Understanding Infrastructure in e-Research

Let me call your attention to an excellent summary of a very useful and creative workshop on the ‘History and Future of Infrastructure: Lessons for New Scientific Cyberinfrastructures’ held in Ann Arbor in September 2006. The summary report on the workshop is authored by Edwards, P. N., Jackson, S. J., Bowker, G. C., and Knobel, C. P., and entitled ‘Understanding Infrastructure: Dynamics, Tensions, and Design’ (January 2007) and is available online at: http://www.si.umich.edu/InfrastructureWorkshop/

This is an important overview for anyone seriously interested in the study of e-science, e-research and related topics. This conceptualization has already shaped the naming of NSF’s programme on Cyberinfrastructure, as well as discussion in the UK about e-Infrastructures.
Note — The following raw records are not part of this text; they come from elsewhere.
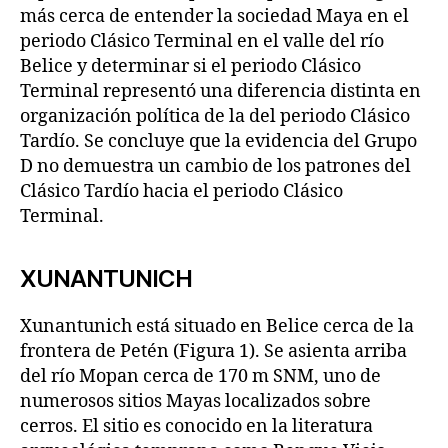
más cerca de entender la sociedad Maya en el
periodo Clásico Terminal en el valle del río
Belice y determinar si el periodo Clásico
Terminal representó una diferencia distinta en
organización política de la del periodo Clásico
Tardío. Se concluye que la evidencia del Grupo
D no demuestra un cambio de los patrones del
Clásico Tardío hacia el periodo Clásico
Terminal.
XUNANTUNICH
Xunantunich está situado en Belice cerca de la
frontera de Petén (Figura 1). Se asienta arriba
del río Mopan cerca de 170 m SNM, uno de
numerosos sitios Mayas localizados sobre
cerros. El sitio es conocido en la literatura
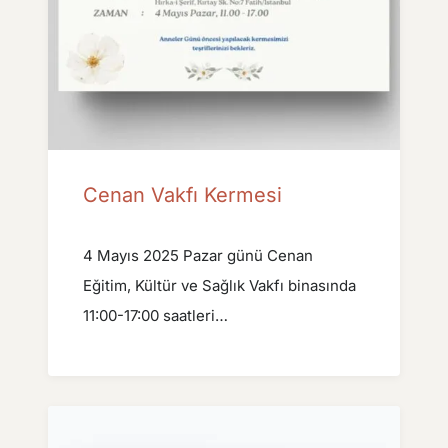
Cenan Vakfı Kermesi
4 Mayıs 2025 Pazar günü Cenan
Eğitim, Kültür ve Sağlık Vakfı binasında
11:00-17:00 saatleri…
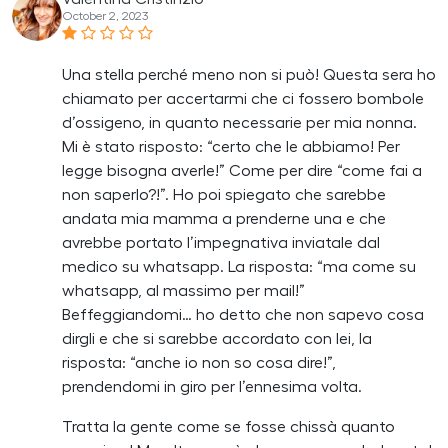
October 2, 2023
Una stella perché meno non si può! Questa sera ho
chiamato per accertarmi che ci fossero bombole
d’ossigeno, in quanto necessarie per mia nonna.
Mi è stato risposto: “certo che le abbiamo! Per
legge bisogna averle!” Come per dire “come fai a
non saperlo?!”. Ho poi spiegato che sarebbe
andata mia mamma a prenderne una e che
avrebbe portato l’impegnativa inviatale dal
medico su whatsapp. La risposta: “ma come su
whatsapp, al massimo per mail!”
Beffeggiandomi… ho detto che non sapevo cosa
dirgli e che si sarebbe accordato con lei, la
risposta: “anche io non so cosa dire!”,
prendendomi in giro per l’ennesima volta.
Tratta la gente come se fosse chissà quanto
However, as a participant in the workshop and a reader of the summary, I found the report to be most useful in stimulating questions about the concept of ‘infrastructure’ as applied to e-science and e-research. I can see immediate value in the concept: It moves away from the specific technologies of e-Science, such as the Grid, to the entire ensemble. It also enables comparison with other ‘infrastructures’, from canals to telecommunication systems. Some of my reservations are:

1. Why is it more useful to view the electronic media supporting scientific research as ‘cyberinfrastructure’ as opposed to technology, or information and communication technologies, more specifically?

2. Does the concept of infrastructure imply a certain stage of development, which might not apply to the area of e-research, given it emerging nature. For example, I think it is useful to understand the transition of the Internet from a ‘new technology’ to a taken for granted ‘infrastructure’ in some regions of the world. If this is the case, do we need a theory of routinization as developed within work on innovation v a theory of infrastructure?

3. Are we accepting a policy term, used by the NSF, as a scientific concept? Probably. What might be useful for policy and practice might not be useful for analysis.

4. Does infrastructure imply more coherence and systematization that warranted? Maybe. In the 1970s, my colleagues and I resisted the use of the term ‘computer systems’ since we often found computers in organizations to be organized in much less systematic ways than implied by such a term. Computers were sometimes in the closet. Sometimes they were dysfunctional in other ways. Instead we spoke of the ‘computer package’ of people, techniques and equipment surrounding the provision of computing services.

I don’t wish to detract from the report, which is excellent, but push a possibly useful debate and more critical perspective on the very concept of infrastructure. I’d welcome responses.